During this time, he murdered several people who had hired him as a guide. He was not a cunning man. Romasanta was noticed selling their clothes, and rumours started to circulate that he was selling soap made with human fat. A complaint was lodged and Romasanta was arrested.
He confessed to 13 murders, but here is where it gets wolfish. He said he had been cursed with lycanthropy. But upon being asked to demonstrate his transformation abilities, Romasanta declared that the curse had passed and he was no longer afflicted.
He was actually acquitted of four of the deaths. Those, forensic examination found, had been committed by real wolves. However, he was found guilty of the rest. A phrenological examination of Romasanta by doctors determined that he had invented his "curse", and he was sentenced to death. This was commuted to life imprisonment on the request of a French hypnotist, who believed that Romasanta was suffering a delusion and petitioned a stay of execution so that he might study the man.
One of the most famous werewolf cases is Peter Stumpp, a wealthy farmer accused of being a serial murderer, cannibal and werewolf in Rhineland in 1589.
In the years preceding Stumpp's arrest, the country town of Bedburg had been plagued with horrors. It started with dead and mutilated cattle, but bodies of townsfolk were also soon found in the fields. Initially, it was thought that a wolf or wolves were attacking, but the creatures evaded capture. Finally, in 1589, a hunting party managed to corner the wolf with its hounds. When the humans approached, they saw, according to reports, not a wolf at all. Instead, the hounds had cornered Stumpp.

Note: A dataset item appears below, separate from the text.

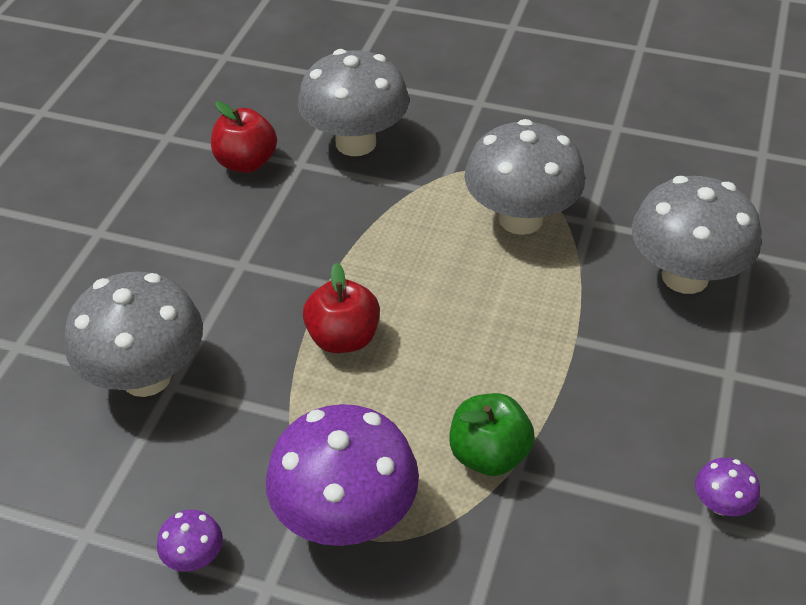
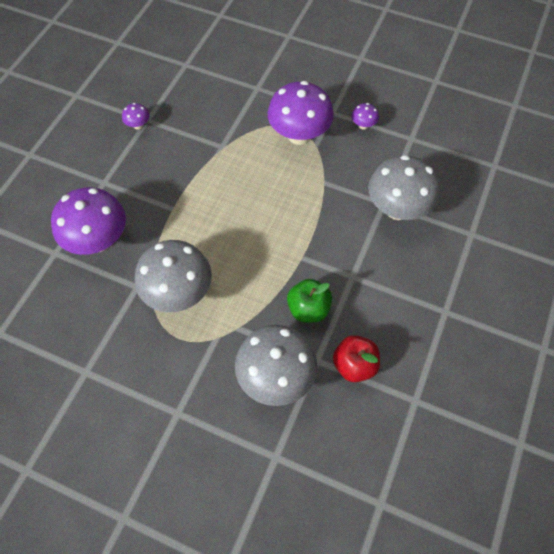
camera: 175 degrees left, 15 degrees up
red apple [303,263,380,353] -> none
green apple [450,393,535,476] -> green apple moved to [287,279,332,323]
grey mushroom [632,176,761,294] -> purple mushroom [51,187,126,255]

The most damning piece of evidence was that Stumpp's left hand had been lopped off. The wolf had had its left forepaw cut off. Since wolf and man had the same injury, wolf and man must be one and the same.
Stumpp confessed, but it's a questionable confession at best. He had been subjected to torture, including the rack. He said he'd made a pact with the devil when he was 12. He had been given a magic belt which allowed him to turn into a wolf. He confessed to killing 14 children and 2 pregnant women. He ate of their flesh and ravished their bodies. He killed his own son, and had a sexual relationship with his own daughter.

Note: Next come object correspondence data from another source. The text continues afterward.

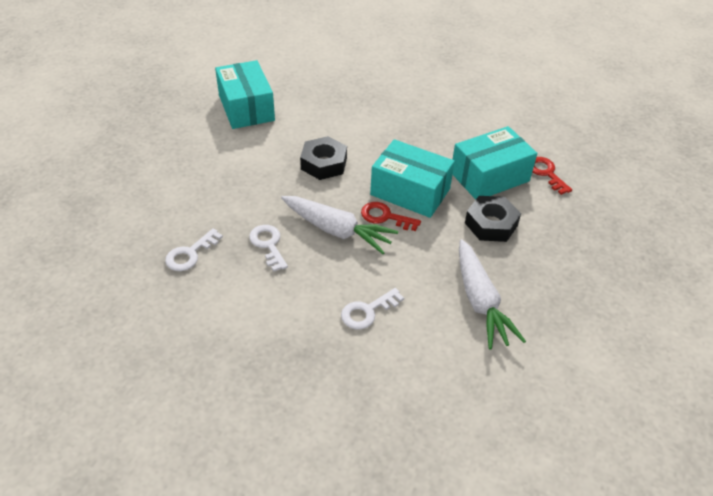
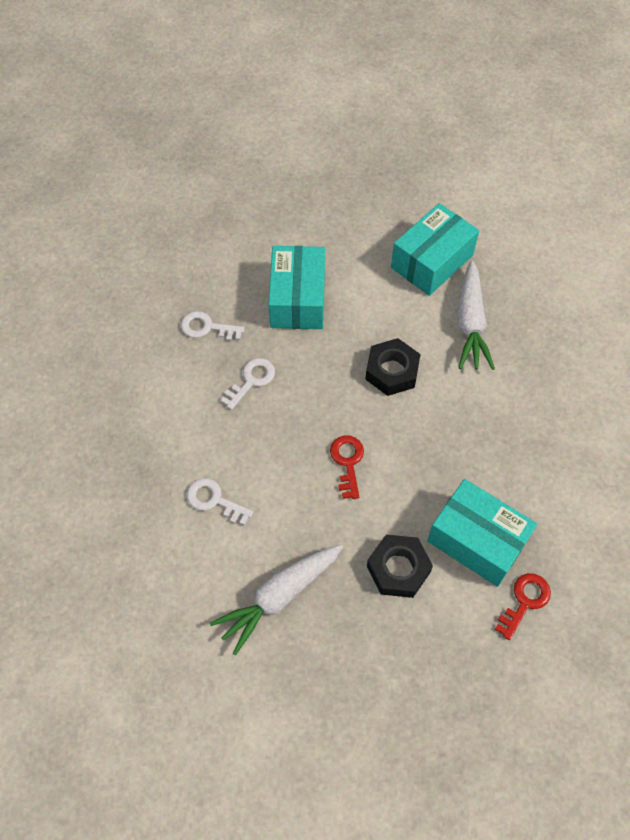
camera: 65 degrees right, 15 degrees up
white carrot [281,196,398,254] -> white carrot moved to [458,261,495,370]
turquoise box [370,139,455,218] -> turquoise box moved to [268,246,325,329]

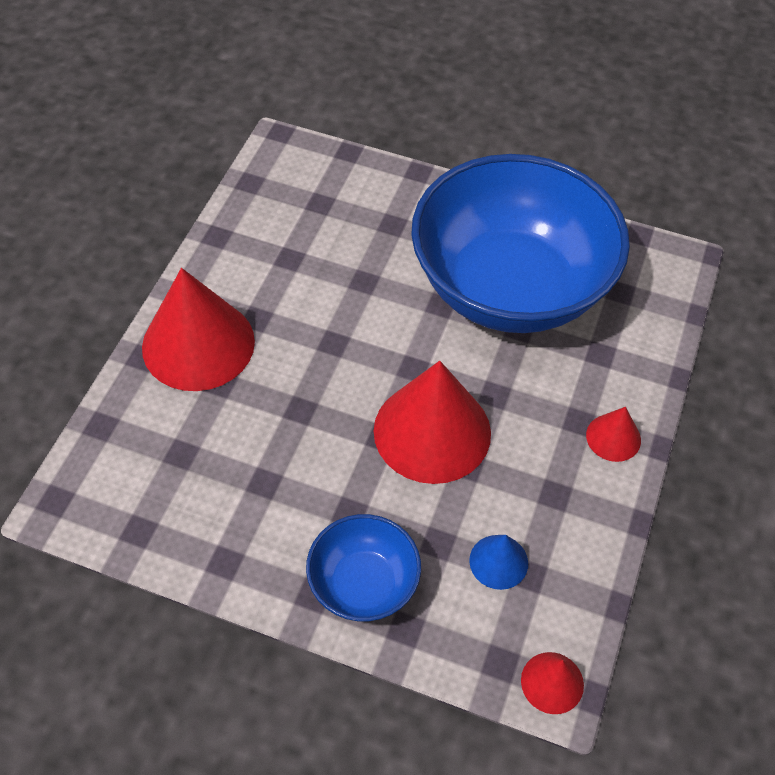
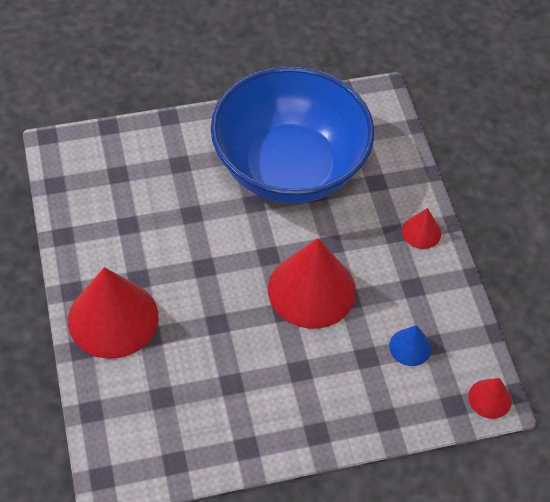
camera: 35 degrees left, 0 degrees up
blue bowl [306,514,421,621] -> none

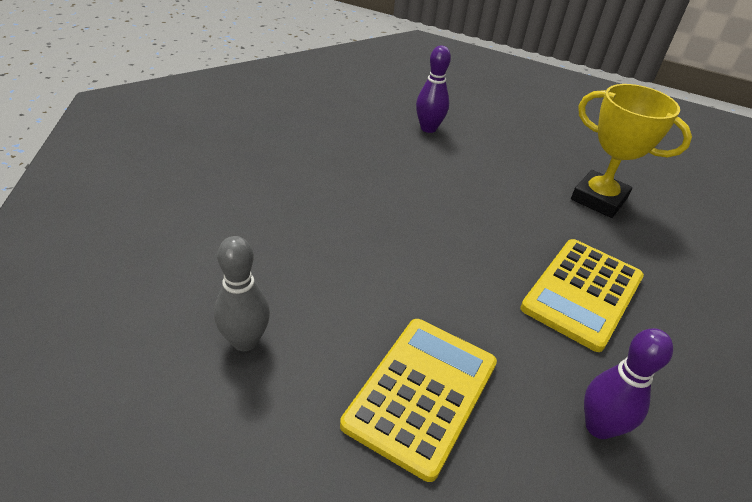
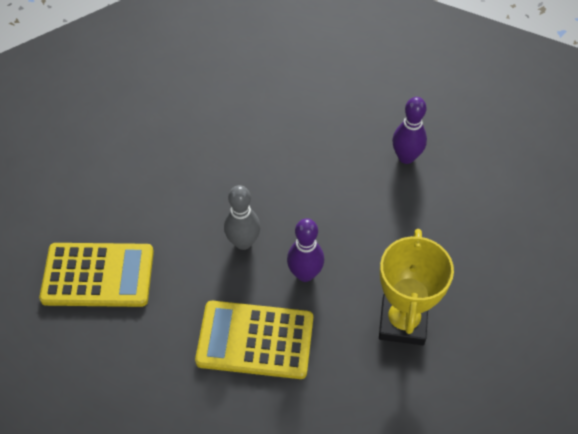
camera: 65 degrees right, 15 degrees up
grey bowling pin [214,236,270,351] -> grey bowling pin moved to [224,185,261,250]
purple bowling pin [584,328,673,439] -> purple bowling pin moved to [287,218,324,282]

He was sentenced to die in the most awful manner. He was fixed to a breaking wheel, and had flesh torn from his body with red-hot pincers. His limbs were broken with the blunt side of an axe so he might not rise from the grave. Finally, he was beheaded. His head was placed on a pole with the figures of a breaking wheel and a wolf on it, as a warning to others.

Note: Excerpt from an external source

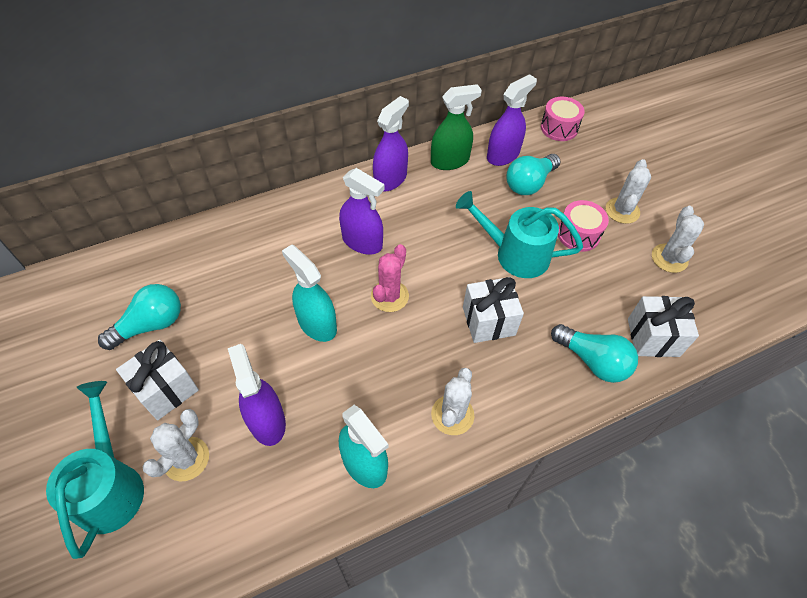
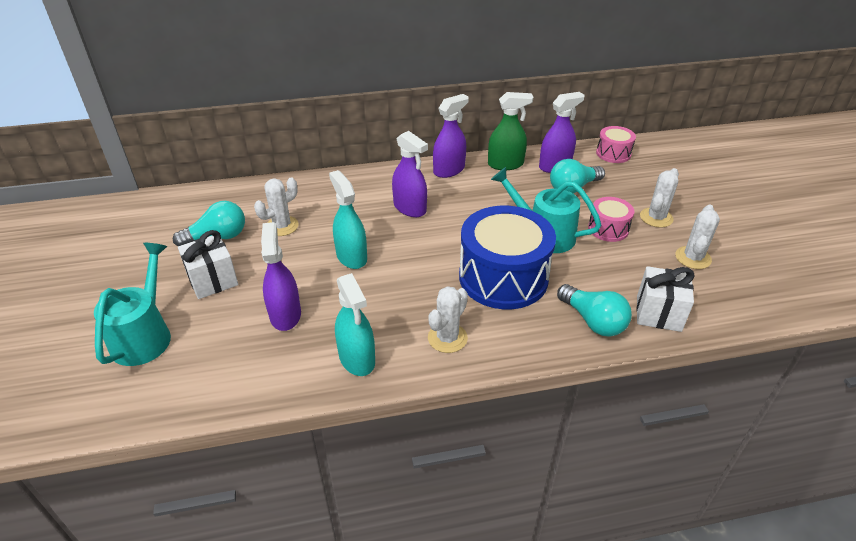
camera: 15 degrees right, 15 degrees down
white cactus [143,409,209,482] -> white cactus moved to [254,178,299,236]
pink cactus [371,244,409,312] -> none
white gift [463,277,524,343] -> blue drum [459,206,556,309]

His daughter and mistress were also flayed, strangled and burned.
It is not known whether the crimes were truly committed by Stumpp. At the time, the region was deeply affected by the Cologne War. Stumpp was a Protestant convert, and the region had been seized by the Catholics in 1857. His death was to the Catholics' advantage, as his considerable wealth would fall to them. In addition, Stumpp's death could have served as a strong warning to other Protestants.